女神の落としモノ



夜の帳が落ち、月が砂漠を照らす頃。
私達はアルハジャール国のお城、シェグリース城へと入城した。


宿場で作戦を練った結果、私達は旅芸人として城に潜入する事になった。


「なんか、スースーする!」


私が旅芸人として着飾ったのは、インド人が着ているような白の薄い布地に、黄金の装飾。胸元には碧色の宝石が輝いている。頭からベールを被っているせいか、視界が狭い。


「暑いからちょうどいいじゃん?」


イオンは笑いながらくるりと一回転する。
腰にサーベルが差さったままだ。


「ねぇ、イオン?サーベル腰に差したままでいいの?」


銃刀法違反とかで捕まったりしない!?
王様の住んでる場所でしょ??


「これは、芸で使うからいいんだよ♪ね、シド」

「あぁ…」


イオンはずっとソッポをむいているシドの背中に話しかける。
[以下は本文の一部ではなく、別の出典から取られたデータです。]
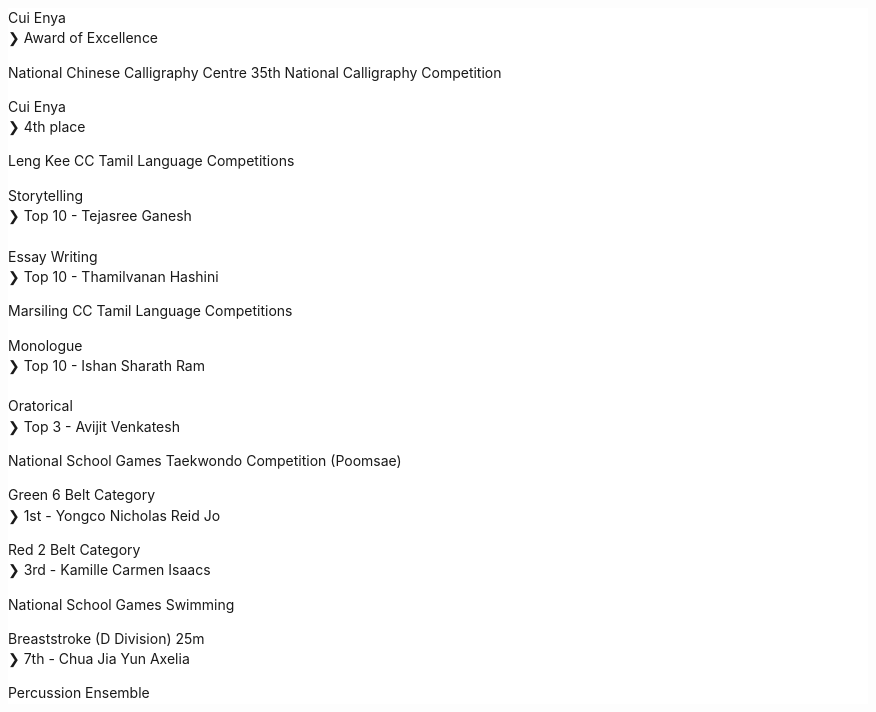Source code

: </td>
<td rowspan="1" colspan="1">
<p>Cui Enya
<br>❯ Award of Excellence</p>
</td>
</tr>
<tr>
<td rowspan="1" colspan="1">
<p>National Chinese Calligraphy Centre 35th National Calligraphy Competition</p>
</td>
<td rowspan="1" colspan="1">
<p>Cui Enya
<br>❯ 4th place</p>
</td>
</tr>
<tr>
<td rowspan="1" colspan="1">
<p>Leng Kee CC Tamil Language Competitions</p>
</td>
<td rowspan="1" colspan="1">
<p>Storytelling
<br>❯ Top 10 - Tejasree Ganesh
<br>
<br>Essay Writing
<br>❯ Top 10 - Thamilvanan Hashini</p>
</td>
</tr>
<tr>
<td rowspan="1" colspan="1">
<p>Marsiling CC Tamil Language Competitions</p>
</td>
<td rowspan="1" colspan="1">
<p>Monologue
<br>❯ Top 10 - Ishan Sharath Ram
<br>
<br>Oratorical
<br>❯ Top 3 - Avijit Venkatesh</p>
</td>
</tr>
<tr>
<td rowspan="1" colspan="1">
<p>National School Games Taekwondo Competition (Poomsae)</p>
</td>
<td rowspan="1" colspan="1">
<p>Green 6 Belt Category
<br>❯ 1st - Yongco Nicholas Reid Jo</p>
<p></p>
<p>Red 2 Belt Category
<br>❯ 3rd - Kamille Carmen Isaacs</p>
</td>
</tr>
<tr>
<td rowspan="1" colspan="1">
<p>National School Games Swimming</p>
</td>
<td rowspan="1" colspan="1">
<p>Breaststroke (D Division) 25m
<br>❯ 7th - Chua Jia Yun Axelia</p>
</td>
</tr>
<tr>
<td rowspan="1" colspan="1">
<p>Percussion Ensemble</p>
</td>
そう言えば、シドはさっきから何を怒ってるんだろ。


ソッポ何か向いちゃって……



「シド、こっち見てよー」

「ばっ、近づくな!目のやり場に困るだろーが!!」


私が近づくと、シドは驚くくらい真っ赤な顔で慌てふためいた。


「え」


まさか。
いや、まさかまさか…………


「この格好に照れてんの!?」

「胸元が開きすぎだ!!てめぇ、娼婦になるつもりかよ!!」


私の頭をグイッと押し、シドはスタスタと歩いて行ってしまう。そんなシドが面白くて、追いかけた。